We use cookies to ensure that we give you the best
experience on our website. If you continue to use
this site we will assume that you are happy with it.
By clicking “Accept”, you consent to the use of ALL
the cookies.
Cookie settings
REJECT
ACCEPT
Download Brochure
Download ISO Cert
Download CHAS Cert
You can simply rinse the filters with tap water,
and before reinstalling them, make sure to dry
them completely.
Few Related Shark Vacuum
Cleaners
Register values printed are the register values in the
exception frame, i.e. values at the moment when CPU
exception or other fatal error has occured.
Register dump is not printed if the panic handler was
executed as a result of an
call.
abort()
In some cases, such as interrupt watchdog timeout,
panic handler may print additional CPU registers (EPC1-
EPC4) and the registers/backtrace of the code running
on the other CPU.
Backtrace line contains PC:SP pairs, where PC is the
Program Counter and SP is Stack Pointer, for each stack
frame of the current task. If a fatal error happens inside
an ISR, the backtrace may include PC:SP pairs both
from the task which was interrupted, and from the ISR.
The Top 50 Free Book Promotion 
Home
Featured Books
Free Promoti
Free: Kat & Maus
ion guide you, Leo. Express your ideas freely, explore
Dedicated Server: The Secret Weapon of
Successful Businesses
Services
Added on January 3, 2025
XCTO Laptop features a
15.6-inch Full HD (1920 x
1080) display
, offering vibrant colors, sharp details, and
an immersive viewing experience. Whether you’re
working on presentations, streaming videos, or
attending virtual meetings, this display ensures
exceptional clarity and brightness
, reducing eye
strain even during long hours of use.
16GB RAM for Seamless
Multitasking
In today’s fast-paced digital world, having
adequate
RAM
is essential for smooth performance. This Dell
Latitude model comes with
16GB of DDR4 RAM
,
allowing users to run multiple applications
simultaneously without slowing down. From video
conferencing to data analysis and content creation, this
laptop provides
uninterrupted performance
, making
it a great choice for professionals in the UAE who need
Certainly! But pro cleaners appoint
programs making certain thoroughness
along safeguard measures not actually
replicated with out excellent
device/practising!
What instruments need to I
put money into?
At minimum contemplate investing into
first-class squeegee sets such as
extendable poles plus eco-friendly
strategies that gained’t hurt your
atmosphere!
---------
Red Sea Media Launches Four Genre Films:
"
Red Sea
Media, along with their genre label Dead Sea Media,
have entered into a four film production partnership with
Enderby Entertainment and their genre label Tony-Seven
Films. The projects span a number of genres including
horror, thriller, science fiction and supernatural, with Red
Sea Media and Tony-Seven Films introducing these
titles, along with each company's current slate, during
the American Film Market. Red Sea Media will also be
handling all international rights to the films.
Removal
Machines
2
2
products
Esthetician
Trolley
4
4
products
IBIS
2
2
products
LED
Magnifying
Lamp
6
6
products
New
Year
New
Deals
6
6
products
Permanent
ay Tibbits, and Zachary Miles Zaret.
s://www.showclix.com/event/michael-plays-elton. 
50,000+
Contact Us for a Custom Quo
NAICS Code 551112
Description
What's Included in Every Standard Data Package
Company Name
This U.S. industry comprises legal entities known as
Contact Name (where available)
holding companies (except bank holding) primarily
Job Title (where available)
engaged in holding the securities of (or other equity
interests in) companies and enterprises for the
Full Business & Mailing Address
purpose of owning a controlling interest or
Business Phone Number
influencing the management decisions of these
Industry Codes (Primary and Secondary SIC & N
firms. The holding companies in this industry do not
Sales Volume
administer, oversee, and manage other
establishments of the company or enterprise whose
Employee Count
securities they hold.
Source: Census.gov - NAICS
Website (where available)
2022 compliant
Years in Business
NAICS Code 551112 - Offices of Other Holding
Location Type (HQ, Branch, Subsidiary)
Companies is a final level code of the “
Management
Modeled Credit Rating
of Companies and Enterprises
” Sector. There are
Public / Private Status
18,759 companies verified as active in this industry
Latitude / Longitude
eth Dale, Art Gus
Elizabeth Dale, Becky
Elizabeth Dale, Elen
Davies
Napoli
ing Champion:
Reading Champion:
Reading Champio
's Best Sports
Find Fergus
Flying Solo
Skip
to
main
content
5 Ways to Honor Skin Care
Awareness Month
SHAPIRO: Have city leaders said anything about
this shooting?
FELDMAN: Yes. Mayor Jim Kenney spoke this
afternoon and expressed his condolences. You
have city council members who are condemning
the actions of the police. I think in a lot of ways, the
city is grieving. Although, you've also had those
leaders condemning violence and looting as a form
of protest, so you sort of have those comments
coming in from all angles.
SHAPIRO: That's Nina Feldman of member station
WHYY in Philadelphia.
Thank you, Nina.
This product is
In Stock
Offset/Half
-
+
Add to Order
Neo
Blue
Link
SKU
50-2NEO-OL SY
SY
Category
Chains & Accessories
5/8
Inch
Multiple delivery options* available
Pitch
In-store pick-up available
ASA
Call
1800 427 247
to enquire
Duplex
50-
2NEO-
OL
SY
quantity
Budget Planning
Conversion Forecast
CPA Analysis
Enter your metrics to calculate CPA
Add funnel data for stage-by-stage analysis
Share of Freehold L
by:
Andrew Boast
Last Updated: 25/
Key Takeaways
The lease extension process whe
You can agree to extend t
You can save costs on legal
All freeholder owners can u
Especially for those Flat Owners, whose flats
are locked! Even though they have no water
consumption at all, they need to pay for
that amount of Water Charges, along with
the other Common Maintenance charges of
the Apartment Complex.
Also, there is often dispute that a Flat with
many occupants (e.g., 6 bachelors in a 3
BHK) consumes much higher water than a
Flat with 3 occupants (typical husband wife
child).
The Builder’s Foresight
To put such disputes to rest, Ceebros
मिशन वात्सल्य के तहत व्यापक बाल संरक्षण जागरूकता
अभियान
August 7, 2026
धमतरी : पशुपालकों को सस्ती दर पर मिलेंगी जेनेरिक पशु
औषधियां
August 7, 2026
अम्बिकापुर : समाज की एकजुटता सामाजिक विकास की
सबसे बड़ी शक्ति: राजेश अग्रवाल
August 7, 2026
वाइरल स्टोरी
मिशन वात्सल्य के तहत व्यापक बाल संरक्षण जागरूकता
————
**TO-DO ITEM:** Please write out every line of the entries above word for word, without changing anything.

**SOLUTION:**
We use cookies to ensure that we give you the best
experience on our website. If you continue to use
this site we will assume that you are happy with it.
By clicking “Accept”, you consent to the use of ALL
the cookies.
Cookie settings
REJECT
ACCEPT
Download Brochure
Download ISO Cert
Download CHAS Cert
You can simply rinse the filters with tap water,
and before reinstalling them, make sure to dry
them completely.
Few Related Shark Vacuum
Cleaners
Register values printed are the register values in the
exception frame, i.e. values at the moment when CPU
exception or other fatal error has occured.
Register dump is not printed if the panic handler was
executed as a result of an
call.
abort()
In some cases, such as interrupt watchdog timeout,
panic handler may print additional CPU registers (EPC1-
EPC4) and the registers/backtrace of the code running
on the other CPU.
Backtrace line contains PC:SP pairs, where PC is the
Program Counter and SP is Stack Pointer, for each stack
frame of the current task. If a fatal error happens inside
an ISR, the backtrace may include PC:SP pairs both
from the task which was interrupted, and from the ISR.
The Top 50 Free Book Promotion 
Home
Featured Books
Free Promoti
Free: Kat & Maus
ion guide you, Leo. Express your ideas freely, explore
Dedicated Server: The Secret Weapon of
Successful Businesses
Services
Added on January 3, 2025
XCTO Laptop features a
15.6-inch Full HD (1920 x
1080) display
, offering vibrant colors, sharp details, and
an immersive viewing experience. Whether you’re
working on presentations, streaming videos, or
attending virtual meetings, this display ensures
exceptional clarity and brightness
, reducing eye
strain even during long hours of use.
16GB RAM for Seamless
Multitasking
In today’s fast-paced digital world, having
adequate
RAM
is essential for smooth performance. This Dell
Latitude model comes with
16GB of DDR4 RAM
,
allowing users to run multiple applications
simultaneously without slowing down. From video
conferencing to data analysis and content creation, this
laptop provides
uninterrupted performance
, making
it a great choice for professionals in the UAE who need
Certainly! But pro cleaners appoint
programs making certain thoroughness
along safeguard measures not actually
replicated with out excellent
device/practising!
What instruments need to I
put money into?
At minimum contemplate investing into
first-class squeegee sets such as
extendable poles plus eco-friendly
strategies that gained’t hurt your
atmosphere!
---------
Red Sea Media Launches Four Genre Films:
"
Red Sea
Media, along with their genre label Dead Sea Media,
have entered into a four film production partnership with
Enderby Entertainment and their genre label Tony-Seven
Films. The projects span a number of genres including
horror, thriller, science fiction and supernatural, with Red
Sea Media and Tony-Seven Films introducing these
titles, along with each company's current slate, during
the American Film Market. Red Sea Media will also be
handling all international rights to the films.
Removal
Machines
2
2
products
Esthetician
Trolley
4
4
products
IBIS
2
2
products
LED
Magnifying
Lamp
6
6
products
New
Year
New
Deals
6
6
products
Permanent
ay Tibbits, and Zachary Miles Zaret.
s://www.showclix.com/event/michael-plays-elton. 
50,000+
Contact Us for a Custom Quo
NAICS Code 551112
Description
What's Included in Every Standard Data Package
Company Name
This U.S. industry comprises legal entities known as
Contact Name (where available)
holding companies (except bank holding) primarily
Job Title (where available)
engaged in holding the securities of (or other equity
interests in) companies and enterprises for the
Full Business & Mailing Address
purpose of owning a controlling interest or
Business Phone Number
influencing the management decisions of these
Industry Codes (Primary and Secondary SIC & N
firms. The holding companies in this industry do not
Sales Volume
administer, oversee, and manage other
establishments of the company or enterprise whose
Employee Count
securities they hold.
Source: Census.gov - NAICS
Website (where available)
2022 compliant
Years in Business
NAICS Code 551112 - Offices of Other Holding
Location Type (HQ, Branch, Subsidiary)
Companies is a final level code of the “
Management
Modeled Credit Rating
of Companies and Enterprises
” Sector. There are
Public / Private Status
18,759 companies verified as active in this industry
Latitude / Longitude
eth Dale, Art Gus
Elizabeth Dale, Becky
Elizabeth Dale, Elen
Davies
Napoli
ing Champion:
Reading Champion:
Reading Champio
's Best Sports
Find Fergus
Flying Solo
Skip
to
main
content
5 Ways to Honor Skin Care
Awareness Month
SHAPIRO: Have city leaders said anything about
this shooting?
FELDMAN: Yes. Mayor Jim Kenney spoke this
afternoon and expressed his condolences. You
have city council members who are condemning
the actions of the police. I think in a lot of ways, the
city is grieving. Although, you've also had those
leaders condemning violence and looting as a form
of protest, so you sort of have those comments
coming in from all angles.
SHAPIRO: That's Nina Feldman of member station
WHYY in Philadelphia.
Thank you, Nina.
This product is
In Stock
Offset/Half
-
+
Add to Order
Neo
Blue
Link
SKU
50-2NEO-OL SY
SY
Category
Chains & Accessories
5/8
Inch
Multiple delivery options* available
Pitch
In-store pick-up available
ASA
Call
1800 427 247
to enquire
Duplex
50-
2NEO-
OL
SY
quantity
Budget Planning
Conversion Forecast
CPA Analysis
Enter your metrics to calculate CPA
Add funnel data for stage-by-stage analysis
Share of Freehold L
by:
Andrew Boast
Last Updated: 25/
Key Takeaways
The lease extension process whe
You can agree to extend t
You can save costs on legal
All freeholder owners can u
Especially for those Flat Owners, whose flats
are locked! Even though they have no water
consumption at all, they need to pay for
that amount of Water Charges, along with
the other Common Maintenance charges of
the Apartment Complex.
Also, there is often dispute that a Flat with
many occupants (e.g., 6 bachelors in a 3
BHK) consumes much higher water than a
Flat with 3 occupants (typical husband wife
child).
The Builder’s Foresight
To put such disputes to rest, Ceebros
मिशन वात्सल्य के तहत व्यापक बाल संरक्षण जागरूकता
अभियान
August 7, 2026
धमतरी : पशुपालकों को सस्ती दर पर मिलेंगी जेनेरिक पशु
औषधियां
August 7, 2026
अम्बिकापुर : समाज की एकजुटता सामाजिक विकास की
सबसे बड़ी शक्ति: राजेश अग्रवाल
August 7, 2026
वाइरल स्टोरी
मिशन वात्सल्य के तहत व्यापक बाल संरक्षण जागरूकता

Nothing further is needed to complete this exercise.